The government not only continues to support our regional economic development agencies, but in many cases has improved that support and has allowed those agencies to be more flexible and more able to adapt to regional realities. In particular, I know in my area, and I would say in all areas in the country, our local Community Futures Development Corporations, our CFDCs, have done a marvellous job in ensuring that local ideas are supported.
I would like to take this opportunity to thank the volunteers who make up the boards of these CFDCs. They provide the kinds of insights at the local level that we could never find from far away places. We appreciate that, and the federal government's support through the regional agencies for those local programs which is absolutely essential.
Under the Canada provincial-territorial infrastructure program, the Government of Canada recognizes the importance of improving infrastructure, not just in our urban centres but across the country, reaching out to the smallest of our villages and hamlets. In northern Ontario there are hundreds of communities. In my own area there are 40 to 60 smaller communities. Without the federal government becoming involved, they would never hope to improve their local infrastructures which are needed to create and foster a local environment of economic health and hope. We hope that in the future our young people will want to come home after they have received their college or university educations or after they have spent some years working somewhere else. We hope they will feel they can go home to their rural areas, their rural homes and build something for the benefit of all.
I could go on listing the many things that the government has done and continues to do. I will not even mention the initiatives to support renewable energies under the tax regime. Many of these initiatives emanate from rural Canada.

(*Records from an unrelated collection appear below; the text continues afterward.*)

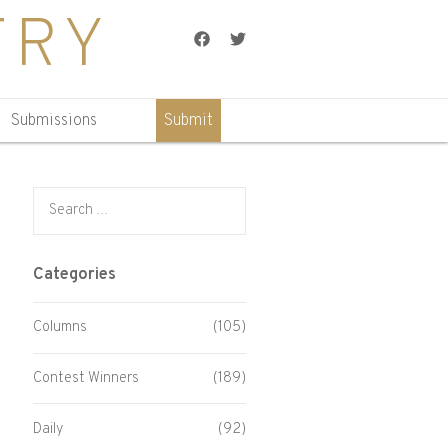
TRY
Facebook
Twitter
Submissions
Submit
Search for:
Categories
Columns
(105)
Contest Winners
(189)
Daily
(92)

I want to underline that rural Canada is not a homogeneous set of villages dotting the country as soon as we leave the boundaries of a city. It is made up of generally three categories of communities.
First are those areas that are adjacent to metropolitan areas and that benefit from a spillover effect which is good for them.
Second are those communities that are in the heartland. The populations in this area are more or less stable. They suffer the challenges of competing, like all the communities do, with larger cities.
We really must recognize that they too differ from the third category, our more remote regions like northern Ontario, the far north of Canada, the northern areas of our prairie provinces and of Labrador and northern Quebec. These areas are so far from our metropolitan centres that the distance really counts for a lot when it comes to economic development.
I will conclude by thanking the member for Cumberland—Colchester for putting forward the motion. He does us all a service by making sure that this place recognizes the importance of rural Canada to the nation. That is indeed where this country started from. If we lose sight of the importance of rural Canada we will in fact lose sight of what it is to be a nation.
I am sure that rural Canada will continue to be strong and will carry this country into the future forever.